Roll out the old favourite, ‘for the purposes of this article, I am defining….’ I’m grappling with the chore of definition. One of the journal readers for a submission had suggested “maybe it would help with clarity if you defined ‘pedagogy.’” Well, yes, it would.

I know about definitions. You need to take care that what you write is accurate: not so broad that other quite different things would fall into your category, nor so tight that some legitimate things would be excluded. I added pedagogy definition to a list of six other things to do yesterday.

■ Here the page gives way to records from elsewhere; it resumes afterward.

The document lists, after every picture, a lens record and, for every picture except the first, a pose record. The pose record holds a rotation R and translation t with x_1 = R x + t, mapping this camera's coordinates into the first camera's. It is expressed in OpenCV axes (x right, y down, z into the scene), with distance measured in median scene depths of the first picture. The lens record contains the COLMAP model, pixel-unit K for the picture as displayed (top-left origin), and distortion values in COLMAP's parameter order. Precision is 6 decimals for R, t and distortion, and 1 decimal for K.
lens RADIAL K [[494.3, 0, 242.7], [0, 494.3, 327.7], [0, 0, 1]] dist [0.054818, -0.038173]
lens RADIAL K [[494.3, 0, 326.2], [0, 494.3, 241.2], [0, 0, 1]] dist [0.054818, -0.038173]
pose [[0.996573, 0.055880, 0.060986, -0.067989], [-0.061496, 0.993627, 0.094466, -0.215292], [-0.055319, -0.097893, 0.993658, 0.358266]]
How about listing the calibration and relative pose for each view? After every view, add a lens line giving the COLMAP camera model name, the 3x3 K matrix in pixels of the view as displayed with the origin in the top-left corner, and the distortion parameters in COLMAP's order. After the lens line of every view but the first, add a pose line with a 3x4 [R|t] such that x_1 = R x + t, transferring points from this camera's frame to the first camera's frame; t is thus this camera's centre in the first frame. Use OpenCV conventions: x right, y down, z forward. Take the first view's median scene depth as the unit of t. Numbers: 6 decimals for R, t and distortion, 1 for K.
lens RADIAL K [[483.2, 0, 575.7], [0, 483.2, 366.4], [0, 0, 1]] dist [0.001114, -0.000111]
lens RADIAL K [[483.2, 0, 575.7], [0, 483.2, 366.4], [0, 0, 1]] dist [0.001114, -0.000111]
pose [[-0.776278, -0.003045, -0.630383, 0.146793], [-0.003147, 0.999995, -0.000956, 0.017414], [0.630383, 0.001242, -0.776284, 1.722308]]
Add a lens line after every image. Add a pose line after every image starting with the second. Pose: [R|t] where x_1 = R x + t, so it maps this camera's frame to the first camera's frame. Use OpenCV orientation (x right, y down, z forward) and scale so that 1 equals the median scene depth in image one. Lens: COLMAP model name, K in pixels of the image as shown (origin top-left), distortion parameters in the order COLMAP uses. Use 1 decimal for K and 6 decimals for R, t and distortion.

But no, it is not going to be a straightforward one quick digital dive affair. Usually as a hardened professional I am adept at pillaging material swiftly like a professional house-breaker—in strategically, grab quickly, no indecision, and out again. The other five things to be done yesterday are sitting untouched on my list, however, and I am much further away from producing my definition than I was when I settled at my desk yesterday morning.

I have found stacks of BOOKS on pedagogy, and critical pedagogy in particular. Most seem to be on our other campus or already out, so I am sitting expectantly on a stack of recalls and intercampus loans. Many of them are quite intriguing looking, with sparky titles that promise lively writing: pedagogy of difference, and critical pedagogy. Then there are articles whose text currently seems difficult to access electronically. Lots of recent ones, a symptom that this is a contested terrain. The contestation of recent interest is likely to slow me down even more. Instead of that slick house-breaker approach, this will be more like competing at a busy auction. Instead of the definition being one chore on a list, it has turned into one of those ongoing tasks that you nibble at for an hour or so each day over several weeks.

At the end of all my squirreling of different sources, I know I will write something simple and short. It will be likely to say ‘I do not engage with the debate over….’ It might say ‘I choose a broad definition as a working one for the overview process, and will use more specific terms to signal….’

I’m beginning to realise that the suggestion I should define pedagogy was a euphemism, too, that weirdly polite way academics tell you something is weak without using any negative words. For the purposes of their review, then, the term definition is not about carefully choosing words so the fence is drawn accurately with the right things inside and the right things kept outside. It meant go away and spend several weeks reading and thinking. You’ll have a better understanding then that will probably mean you radically improve the critical thought of this article. These academics can be awfully gentle even as they are being quite incisive.

But I wonder if you have any other advice on how to write a good definition that shows strong critical engagement (and, of course, as quickly and sweetly as possible)?